Der aktuelle Spiegel berichtet in seiner Printausgabe über den Verlust des Vertrauens der Bürger in den Rechtsstaat. Laut einer Meinungsumfrage fühlen sie 45% der Bürger durch Verbrechen bedroht oder sehr bedroht. Vor drei Jahren lag dieser Wert erheblich niedriger, nämlich bei 29%. Woran liegt es. Passiert tatsächlich mehr? Ist die Presse mit der Sensationberichterstattung. Schuld? Ich weiß es nicht.

Der Artikel beginnt mit dem Bericht über einen Rentner, in dessen Laube eingebrochen wurde.

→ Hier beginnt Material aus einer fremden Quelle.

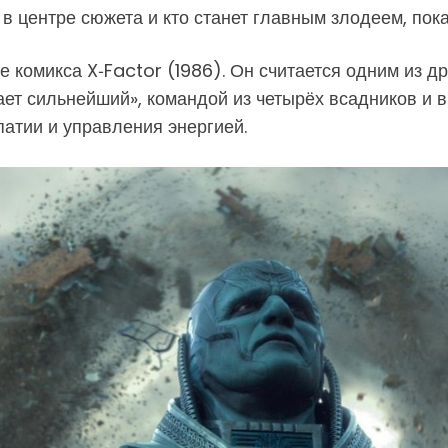
в центре сюжета и кто станет главным злодеем, пока
 комикса X‑Factor (1986). Он считается одним из д
ет сильнейший», командой из четырёх всадников и 
атии и управления энергией.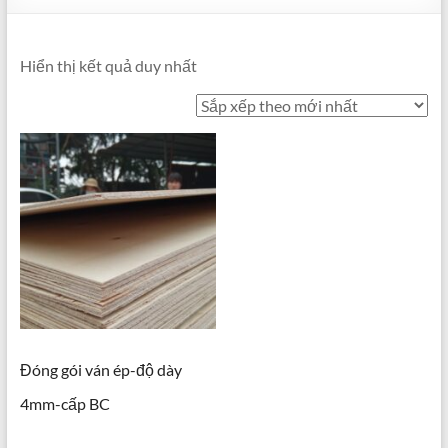
Hiển thị kết quả duy nhất
Đóng gói ván ép-độ dày
4mm-cấp BC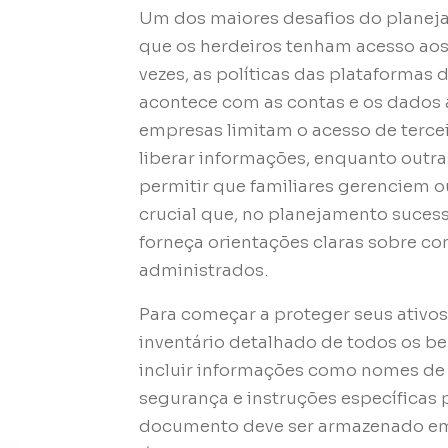
Um dos maiores desafios do planeja
que os herdeiros tenham acesso aos a
vezes, as políticas das plataformas 
acontece com as contas e os dados 
empresas limitam o acesso de tercei
liberar informações, enquanto outra
permitir que familiares gerenciem o
crucial que, no planejamento sucessó
forneça orientações claras sobre c
administrados.
Para começar a proteger seus ativos
inventário detalhado de todos os ben
incluir informações como nomes de 
segurança e instruções específicas p
documento deve ser armazenado em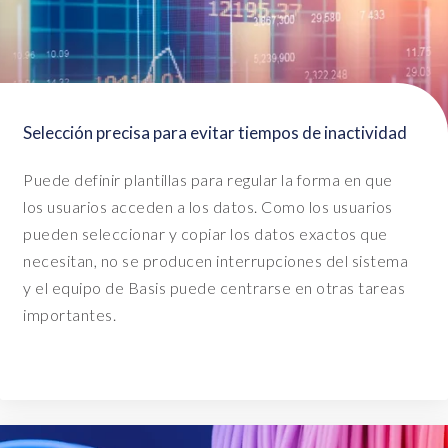
e
d
a
t
a
i
Selección precisa para evitar tiempos de inactividad
s
i
Puede definir plantillas para regular la forma en que
n
los usuarios acceden a los datos. Como los usuarios
m
pueden seleccionar y copiar los datos exactos que
e
necesitan, no se producen interrupciones del sistema
m
o
y el equipo de Basis puede centrarse en otras tareas
r
importantes.
y
,
D
a
t
a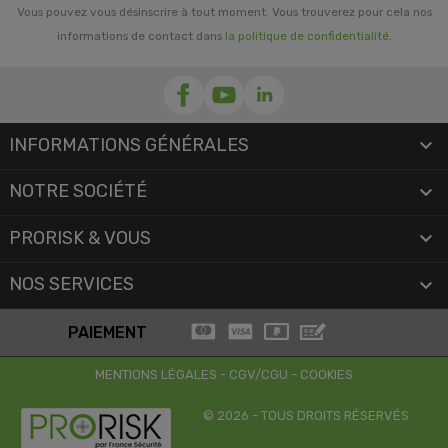
Vous pouvez vous désinscrire à tout moment. Vous trouverez pour cela nos
informations de contact dans
la politique de confidentialité
.
INFORMATIONS GÉNÉRALES

NOTRE SOCIÉTÉ

PRORISK & VOUS

NOS SERVICES

PAIEMENT
MENTIONS LÉGALES
-
CGV/CGU
-
COOKIES
© 2026 - TOUS DROITS RÉSERVÉS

“Ziemann erzählt vom vergangenen Jahr, von jenem Moment, als er vor den Resten des eingeschlagenen Fensters seiner Laube stand. Der Gasofen war gestohlen, Ziemann ging zur Polizei. Irgendwann erhielt er einen Brief, das Verfahren sei eingestellt worden. Er ging noch einmal zur Polizei und äußerte einen konkreten Verdacht, wer es gewesen sein könnte. “Wieder kam nur ein Brief.”, grummelt er. Kein. Täter, kein Recht.”